Since 2000, the Starkey Hearing Foundation’s “hearing missions” have touched down in more than 100 countries, and more than 800,000 hearing aids have been distributed globally. Their goal? To distribute at least one million hearing aids by the year 2020.
Stephanie Montalvo told NBCs Chelsea Clinton how her new hearing aids will help her when she plays sports, and her mother Angela Perez says Stephanie "has a whole new world."
Inside the stadium, Bill Austin carefully fit Stephanie with new hearing aids as her parents watched anxiously. A brief hearing test confirmed that, for the first time in eight years, she could hear clearly out of both ears.
“I feel like I’m a newborn baby, being able to hear again,” Stephanie told NBC News Correspondent Chelsea Clinton, shortly after being fitted. “That’s what I feel when I have this hearing aid on.”
Stephanie’s mother Angela Perez, who’s spent years agonizing over her daughter’s degenerative hearing issues, was equally moved.
“I'm so excited. Because I knew this was going to be a great opportunity to help her here,” she said. “But actually hearing […] that she can hear from an ear that she hasn't heard [from] in so long, it was just amazing.”
After the emotional fittings, patients had the opportunity to meet Yankee Manager Joe Girardi and third baseman Alex Rodriguez.
Yankee manager Joe Girardi tells NBC's Chelsea Clinton says he can't imagine not being able to hear.
“For them to come into a place of champions — the number one team — and have the players recognize them, it makes them feel like they’re special, they have value," said Austin. "And when they have value, dignity and self-worth, they start aspiring to the future.”
For Stephanie, she’s begun doing just that— and one day, she plans to teach hearing-impaired children how to play music – just as she’s taught herself. In addition, with Bill’s help, she took away more than just the ability to hear — she’s also got a new way of looking at things.

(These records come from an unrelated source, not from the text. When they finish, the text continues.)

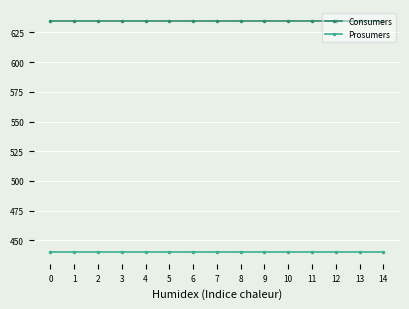

What are all the series names shown in the legend?

Consumers, Prosumers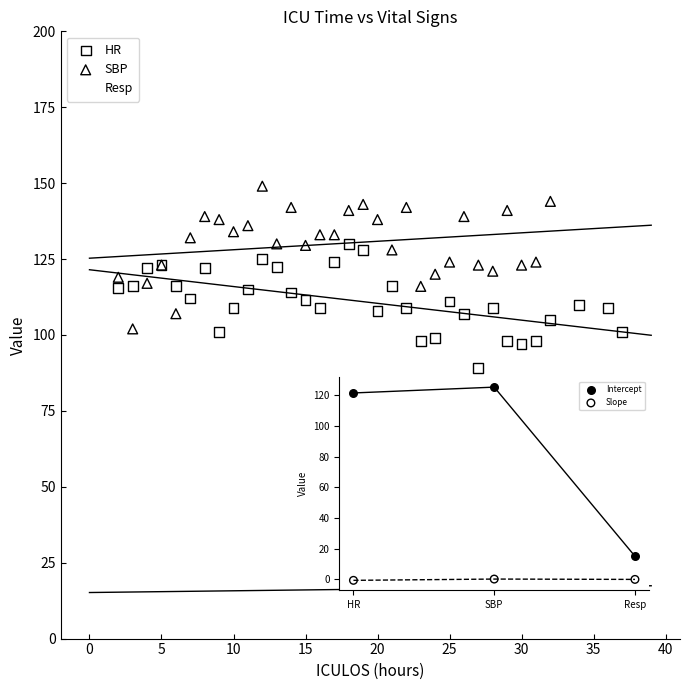

Which series has the widest spread of Y values?

SBP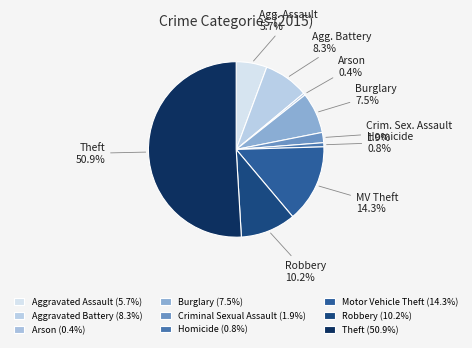

How many segments does this pie chart have?

9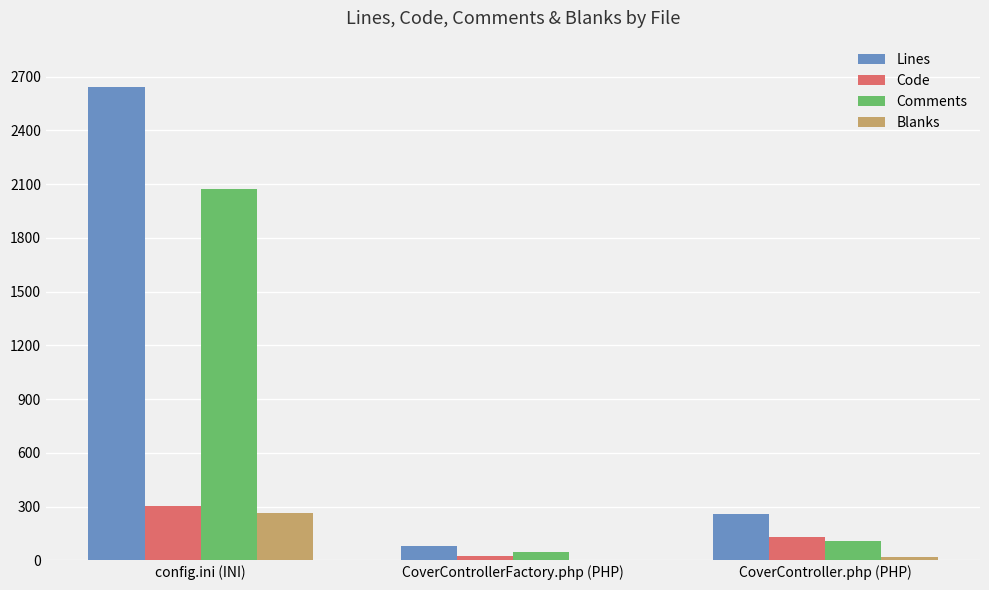

At which label is Code closest to 165?

CoverController.php (PHP)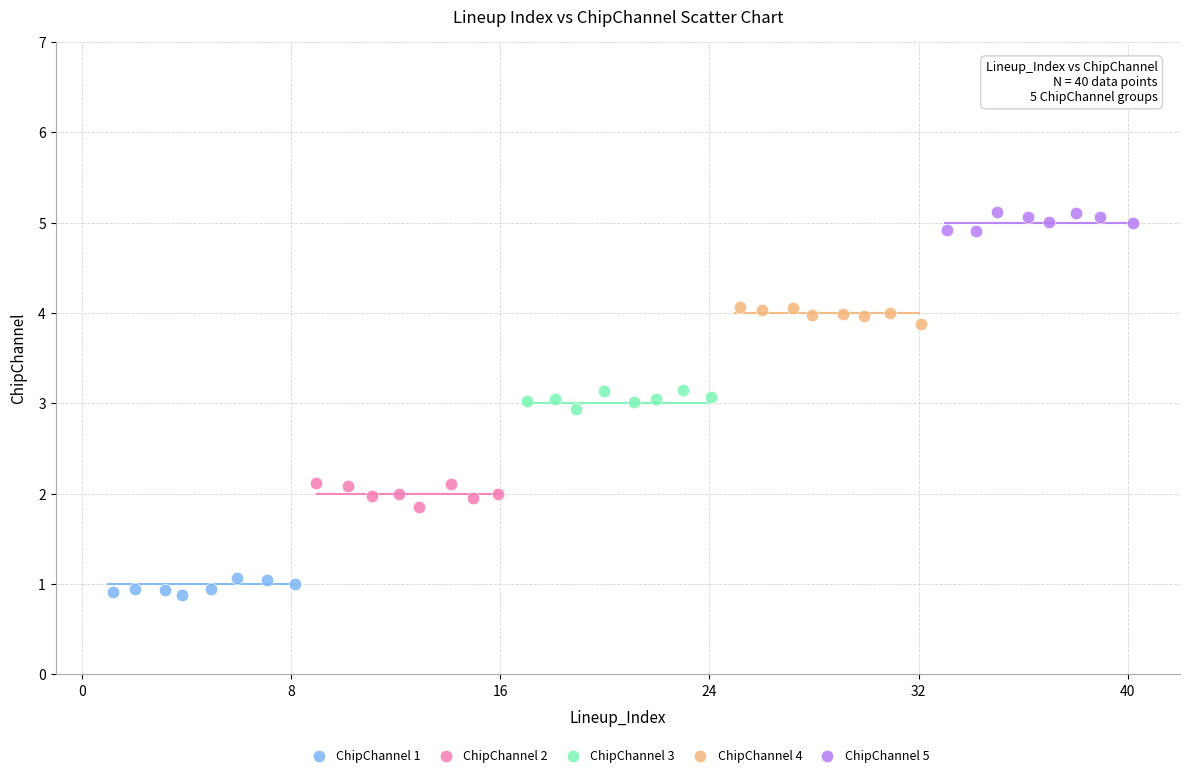

Which series contains the highest Y value?

ChipChannel 5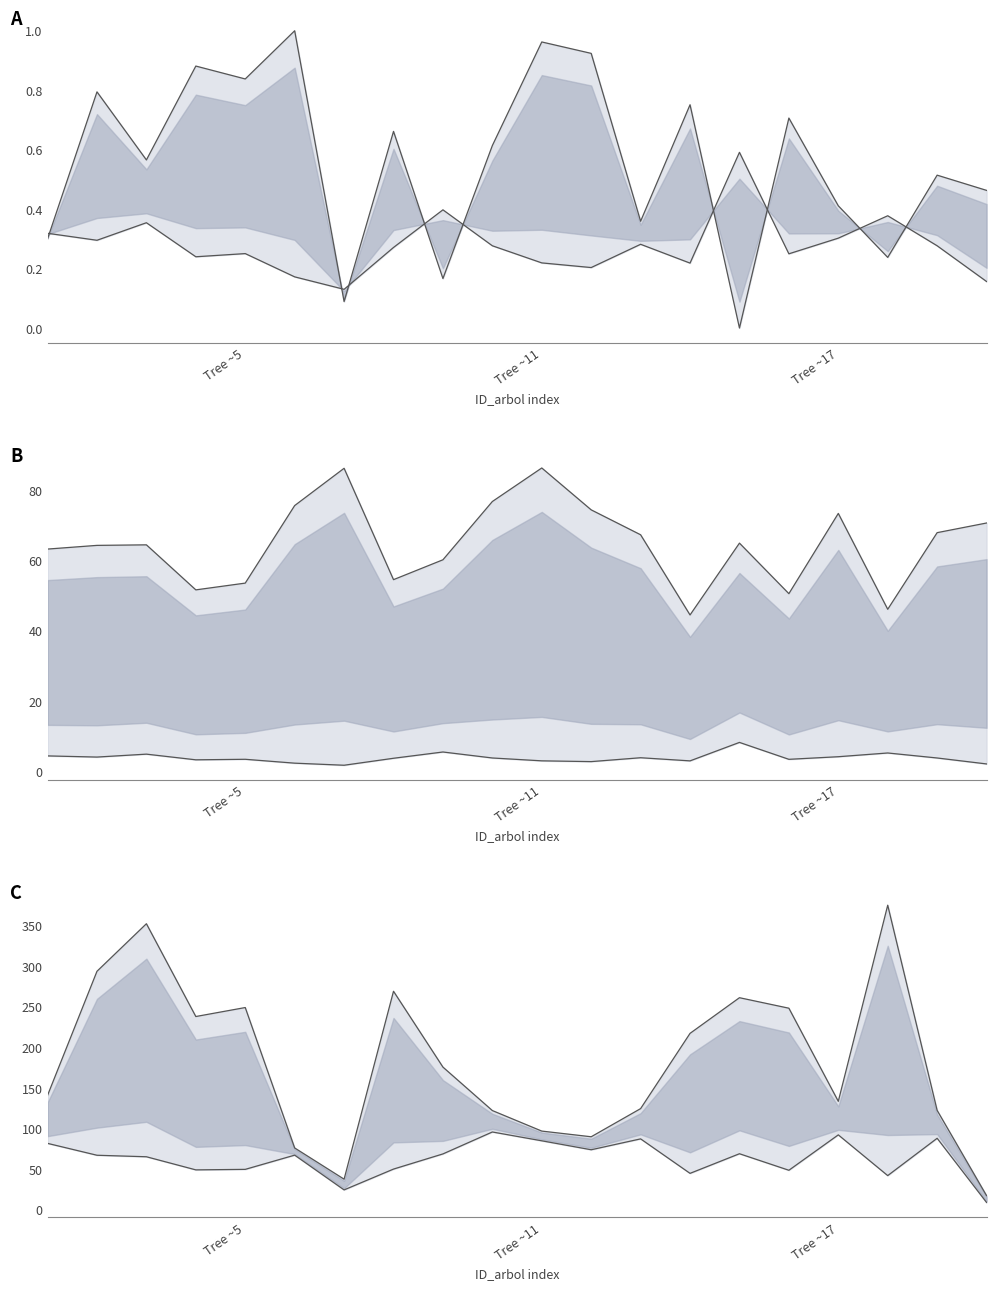

Is it true that v_con_corteza equals 101.2 at 5?

False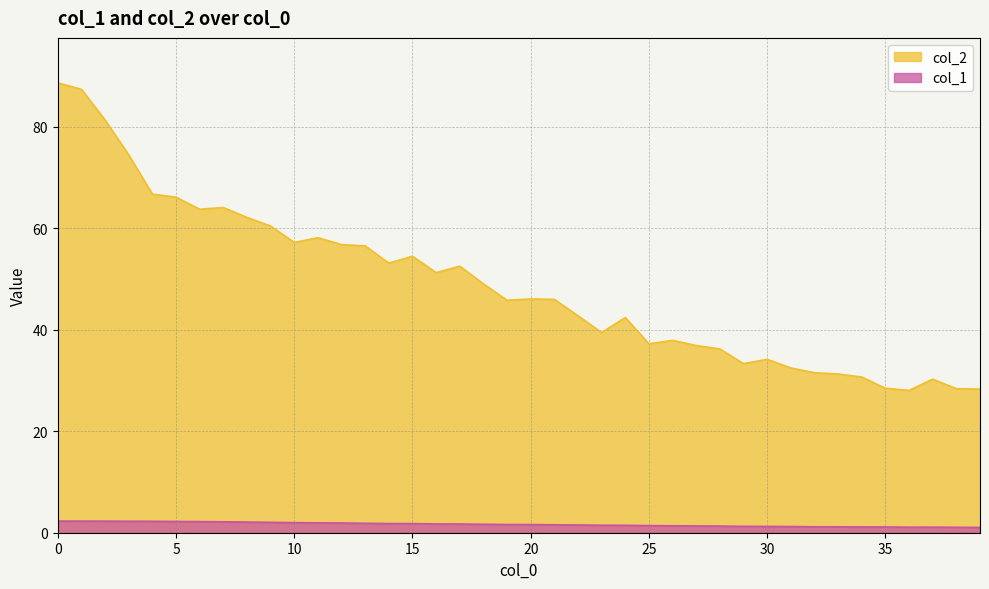

At 11, list the series in order from smallest to largest.

col_1, col_2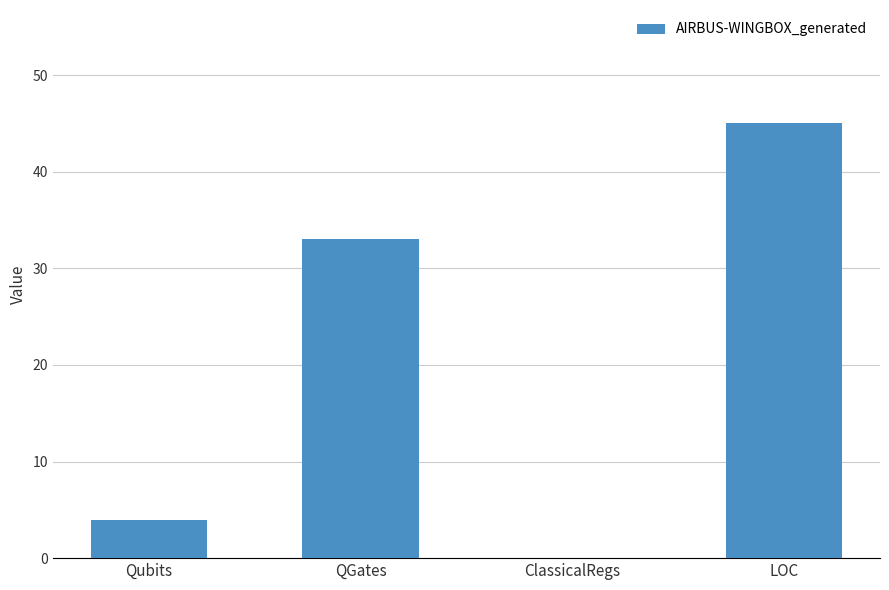

Are the bars horizontal?

No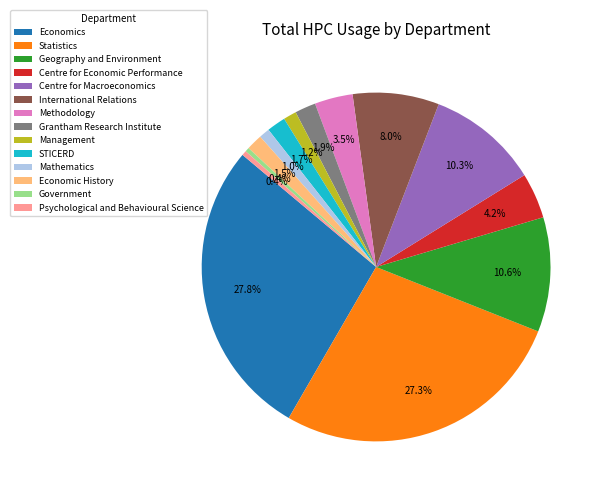

To the nearest percent, what percentage of the pie is STICERD?

2%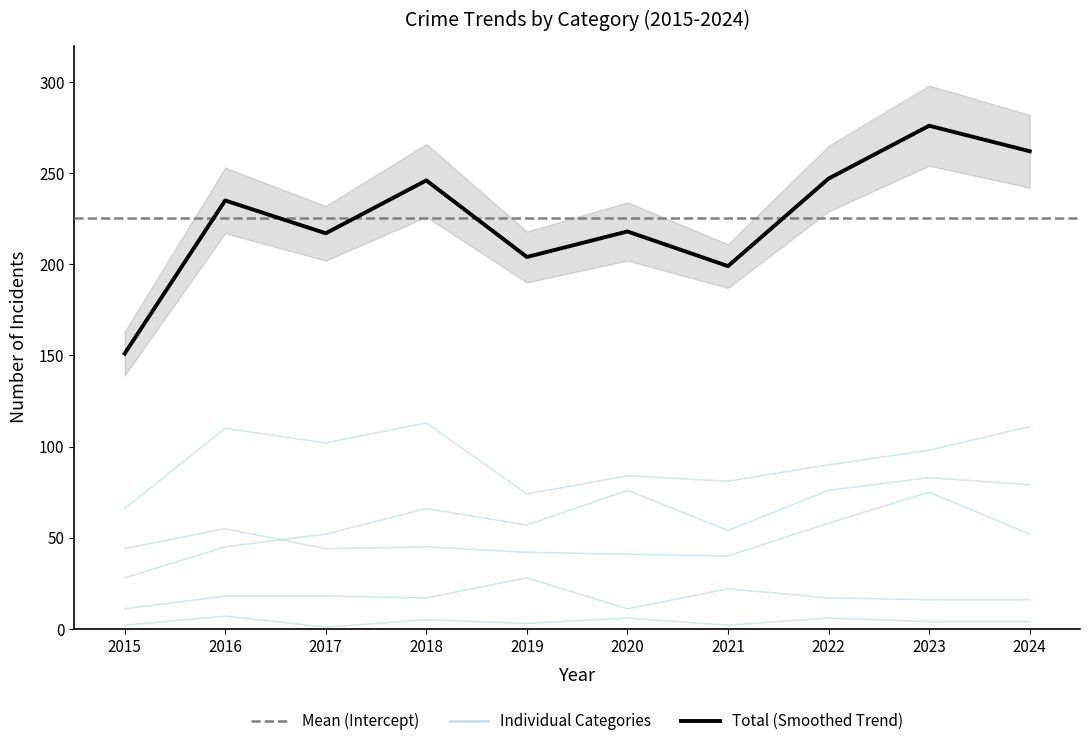

Is the value of Homicide at 2021 greater than the value of Total at 2017?

No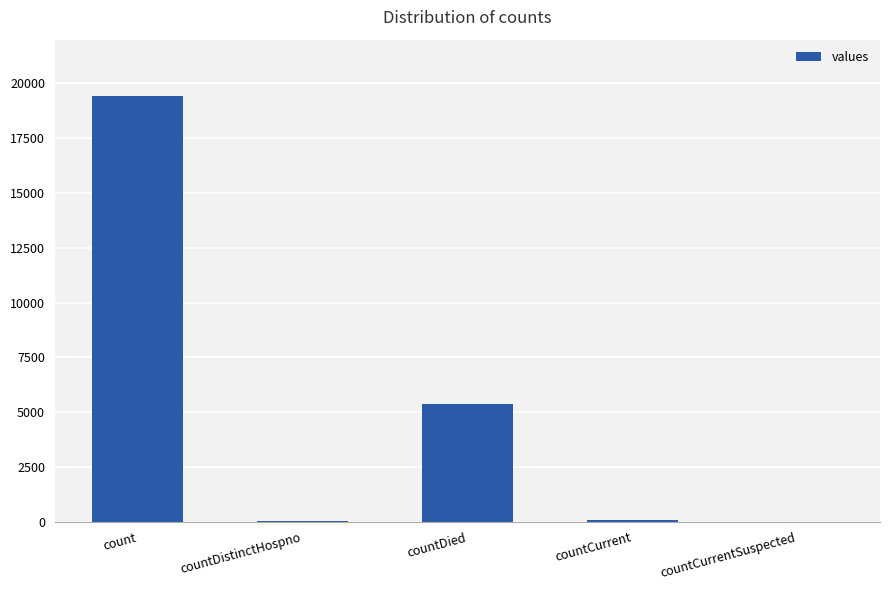

What is the change in value from countDied to countCurrentSuspected?

-5357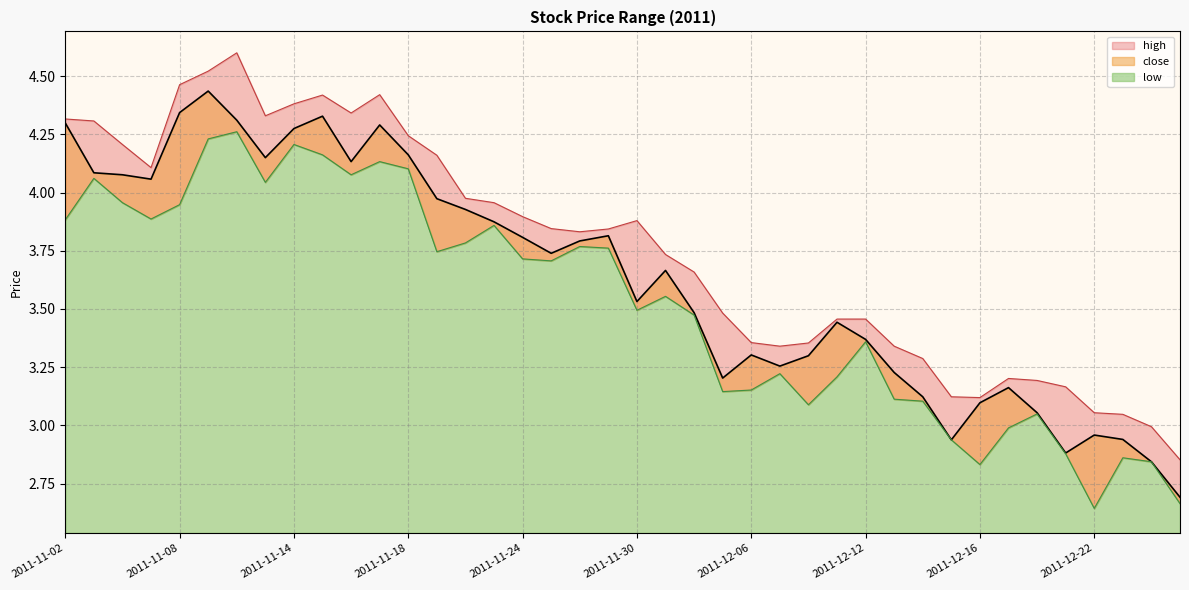

At which category does close reach its first local peak?

2011-11-09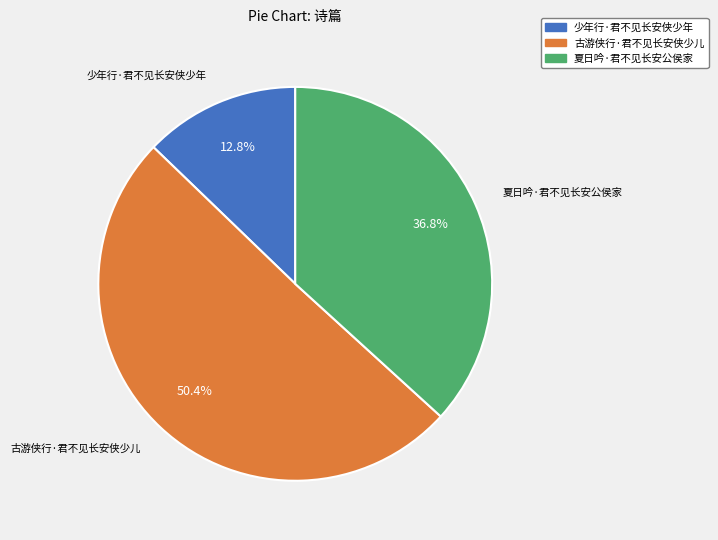

Is the sum of 古游侠行·君不见长安侠少儿 and 夏日吟·君不见长安公侯家 greater than half?

Yes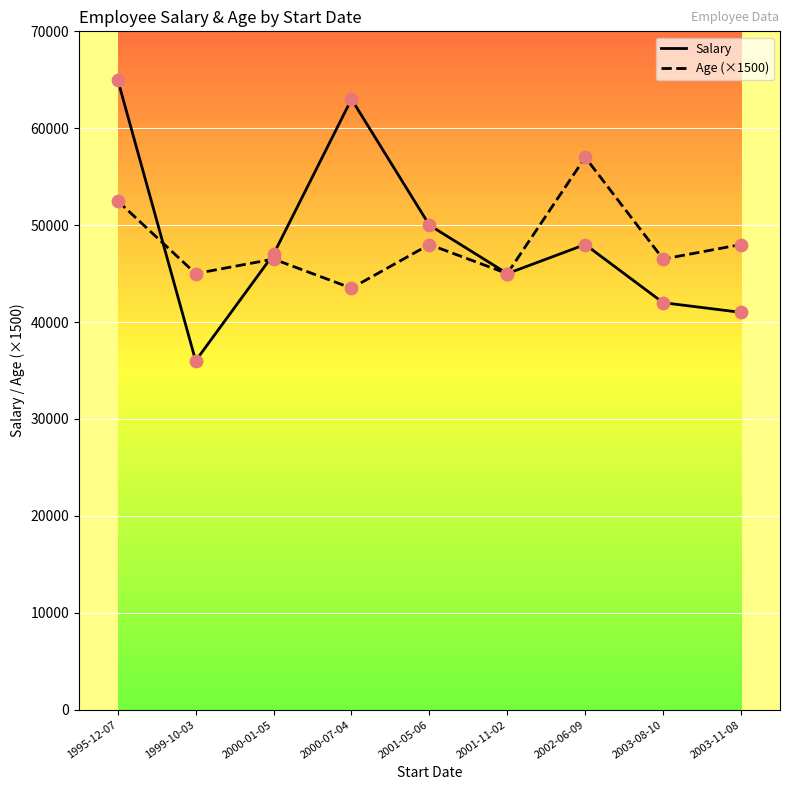

What is the difference between the highest and lowest values at 1999-10-03?

9000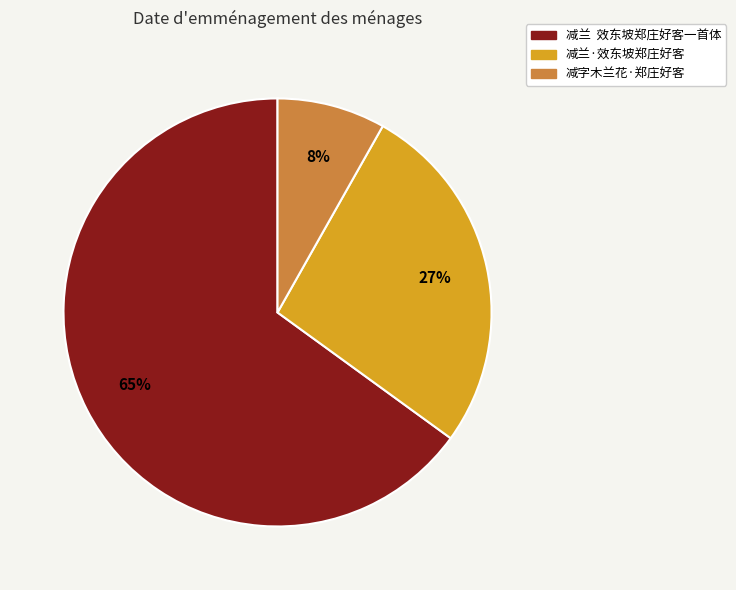

Which category accounts for the majority?

减兰 效东坡郑庄好客一首体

She recalls her doctors trying their best to help her hear, even if they thought there was no hope for her.
“You’ve got to try,” she said. “You can't give up on anything. Only try to find solutions … in life.”
Correction: an earlier version of this article stated that the Starkey Hearing Foundation plans to issue at least 10 million hearing aids by the year 2020. The correct number is one million.